Susan ve susmayan iki kadının birlikteliği zamanla maske-yüz, gerçek-yalan,
rol-kimlik ikilemleri arasında değişmeye başlar. Karakterlerin kırılmaya
başladığı birisinin diğerine dönüşmeye başladığı görsel estetik unutulmaz bir
sekans olur. Yüzlerin tüm ekranı kapladığı, bakışların seyirciye karşılık
verdiği anlar onları kırılmaya, değişime ortak eder.

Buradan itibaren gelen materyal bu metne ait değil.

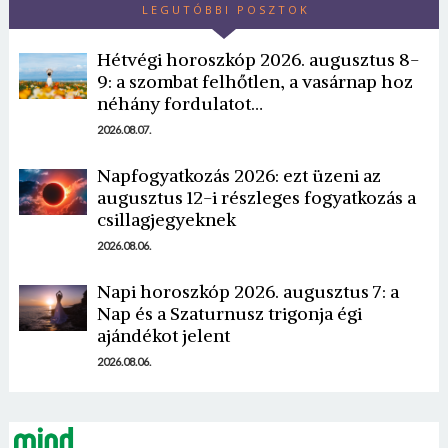
LEGUTÓBBI POSZTOK
Hétvégi horoszkóp 2026. augusztus 8-
9: a szombat felhőtlen, a vasárnap hoz
néhány fordulatot…
2026.08.07.
Napfogyatkozás 2026: ezt üzeni az
Borsonline bejelentkezés
augusztus 12-i részleges fogyatkozás a
csillagjegyeknek
E-mail cím vagy felhasználónév
2026.08.06.
Napi horoszkóp 2026. augusztus 7: a
Jelszó
Nap és a Szaturnusz trigonja égi
ajándékot jelent
2026.08.06.
Mégse
Bejelentkezés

Düş ve gerçeğin birbirine
iç içe geçtiği öyküde hemşire Alma kasıtlı konuşmayan hastasının maskesini
düşürür onun gerçeğini çözer. Bu süreci yaşarken kendi içinde yaşadığı değişim
de sarsıcıdır, kendi gerçeğini yitirir.
“Çığlıklar
ve Fısıltılar” bir kez daha kız kardeşler arasındaki sevgisizliğe odaklanır.
Agnes acılı bir hastalığın pençesinde kıvranmaktadır. Ölüm döşeği başında
toplanan diğer kız kardeşler Karin ve Maria, bakıcı Anna çaresizce
çırpınmaktadır. Maria, Karin ile aralarındaki sevgisizliğe son vermek
istemektedir. İletişimsizliği tensel dokunuş, şefkat ile yıkmaya çalışır. Karin
ona karşı hissettiği sevgisizliği sözlere döker, sonrasında Karin’in sıcak
yaklaşımından etkilenir. Her iki kız kardeş mesafeli, sevginin gösterilmediği
evlilikler ile mutsuzdur. Bergman kullandığı koyu kırmızı tonlar ile tüm filmi
boyuyor. Odalar, duvarlar, mobilyalar, yüzleri aydınlatan ışıklar, sekanslar
arası geçişler her şey kırmızıya boyanmış. “Kırmızı ruhun rengidir” der
Bergman. İletişimsizlik ve sevgisizlik geçmişi ve bu günü esir almıştır.